━━ RECORDS TO USE ━━

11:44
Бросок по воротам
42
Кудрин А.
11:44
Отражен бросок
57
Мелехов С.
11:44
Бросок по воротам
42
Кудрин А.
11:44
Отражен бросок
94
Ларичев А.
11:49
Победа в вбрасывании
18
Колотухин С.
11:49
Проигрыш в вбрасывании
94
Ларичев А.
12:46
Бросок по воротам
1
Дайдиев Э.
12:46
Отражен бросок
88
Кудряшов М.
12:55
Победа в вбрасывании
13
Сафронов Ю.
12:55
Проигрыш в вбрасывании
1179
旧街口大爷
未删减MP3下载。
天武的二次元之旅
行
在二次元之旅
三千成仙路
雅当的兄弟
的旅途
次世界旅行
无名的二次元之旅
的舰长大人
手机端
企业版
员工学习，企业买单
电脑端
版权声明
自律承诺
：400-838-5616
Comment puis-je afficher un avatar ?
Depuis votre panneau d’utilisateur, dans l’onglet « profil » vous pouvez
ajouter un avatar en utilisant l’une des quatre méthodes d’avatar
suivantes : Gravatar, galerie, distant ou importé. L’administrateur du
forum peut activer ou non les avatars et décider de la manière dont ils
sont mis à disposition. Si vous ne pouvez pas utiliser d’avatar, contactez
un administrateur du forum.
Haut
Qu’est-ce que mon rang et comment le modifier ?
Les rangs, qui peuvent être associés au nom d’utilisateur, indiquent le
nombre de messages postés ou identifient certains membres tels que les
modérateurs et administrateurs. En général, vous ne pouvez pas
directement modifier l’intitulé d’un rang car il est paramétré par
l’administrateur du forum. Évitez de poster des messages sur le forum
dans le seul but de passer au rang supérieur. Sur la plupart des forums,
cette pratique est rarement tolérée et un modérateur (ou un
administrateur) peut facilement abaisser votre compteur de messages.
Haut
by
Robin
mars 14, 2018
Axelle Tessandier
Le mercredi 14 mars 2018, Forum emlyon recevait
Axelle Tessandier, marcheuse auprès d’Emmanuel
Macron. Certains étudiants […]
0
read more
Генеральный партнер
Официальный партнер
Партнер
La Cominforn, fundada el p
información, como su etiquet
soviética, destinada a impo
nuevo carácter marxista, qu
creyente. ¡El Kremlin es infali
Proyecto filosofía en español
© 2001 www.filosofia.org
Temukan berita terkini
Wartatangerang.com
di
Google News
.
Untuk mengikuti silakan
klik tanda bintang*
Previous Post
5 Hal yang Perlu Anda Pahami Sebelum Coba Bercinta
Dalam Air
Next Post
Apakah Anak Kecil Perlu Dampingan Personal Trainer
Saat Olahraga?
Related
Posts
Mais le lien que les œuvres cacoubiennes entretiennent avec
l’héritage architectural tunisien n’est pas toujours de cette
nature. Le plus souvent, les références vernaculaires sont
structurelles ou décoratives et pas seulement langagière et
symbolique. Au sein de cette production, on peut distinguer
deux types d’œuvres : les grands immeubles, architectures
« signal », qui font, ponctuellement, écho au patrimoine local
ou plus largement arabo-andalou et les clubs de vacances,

━━━

WHAT YOU WILL DO:
Rewrite the material above with every "Бросок по воротам" switched to "Бросок в створ ворот", leaving everything else the same.

WRITTEN SOLUTION:
11:44
Бросок в створ ворот
42
Кудрин А.
11:44
Отражен бросок
57
Мелехов С.
11:44
Бросок в створ ворот
42
Кудрин А.
11:44
Отражен бросок
94
Ларичев А.
11:49
Победа в вбрасывании
18
Колотухин С.
11:49
Проигрыш в вбрасывании
94
Ларичев А.
12:46
Бросок в створ ворот
1
Дайдиев Э.
12:46
Отражен бросок
88
Кудряшов М.
12:55
Победа в вбрасывании
13
Сафронов Ю.
12:55
Проигрыш в вбрасывании
1179
旧街口大爷
未删减MP3下载。
天武的二次元之旅
行
在二次元之旅
三千成仙路
雅当的兄弟
的旅途
次世界旅行
无名的二次元之旅
的舰长大人
手机端
企业版
员工学习，企业买单
电脑端
版权声明
自律承诺
：400-838-5616
Comment puis-je afficher un avatar ?
Depuis votre panneau d’utilisateur, dans l’onglet « profil » vous pouvez
ajouter un avatar en utilisant l’une des quatre méthodes d’avatar
suivantes : Gravatar, galerie, distant ou importé. L’administrateur du
forum peut activer ou non les avatars et décider de la manière dont ils
sont mis à disposition. Si vous ne pouvez pas utiliser d’avatar, contactez
un administrateur du forum.
Haut
Qu’est-ce que mon rang et comment le modifier ?
Les rangs, qui peuvent être associés au nom d’utilisateur, indiquent le
nombre de messages postés ou identifient certains membres tels que les
modérateurs et administrateurs. En général, vous ne pouvez pas
directement modifier l’intitulé d’un rang car il est paramétré par
l’administrateur du forum. Évitez de poster des messages sur le forum
dans le seul but de passer au rang supérieur. Sur la plupart des forums,
cette pratique est rarement tolérée et un modérateur (ou un
administrateur) peut facilement abaisser votre compteur de messages.
Haut
by
Robin
mars 14, 2018
Axelle Tessandier
Le mercredi 14 mars 2018, Forum emlyon recevait
Axelle Tessandier, marcheuse auprès d’Emmanuel
Macron. Certains étudiants […]
0
read more
Генеральный партнер
Официальный партнер
Партнер
La Cominforn, fundada el p
información, como su etiquet
soviética, destinada a impo
nuevo carácter marxista, qu
creyente. ¡El Kremlin es infali
Proyecto filosofía en español
© 2001 www.filosofia.org
Temukan berita terkini
Wartatangerang.com
di
Google News
.
Untuk mengikuti silakan
klik tanda bintang*
Previous Post
5 Hal yang Perlu Anda Pahami Sebelum Coba Bercinta
Dalam Air
Next Post
Apakah Anak Kecil Perlu Dampingan Personal Trainer
Saat Olahraga?
Related
Posts
Mais le lien que les œuvres cacoubiennes entretiennent avec
l’héritage architectural tunisien n’est pas toujours de cette
nature. Le plus souvent, les références vernaculaires sont
structurelles ou décoratives et pas seulement langagière et
symbolique. Au sein de cette production, on peut distinguer
deux types d’œuvres : les grands immeubles, architectures
« signal », qui font, ponctuellement, écho au patrimoine local
ou plus largement arabo-andalou et les clubs de vacances,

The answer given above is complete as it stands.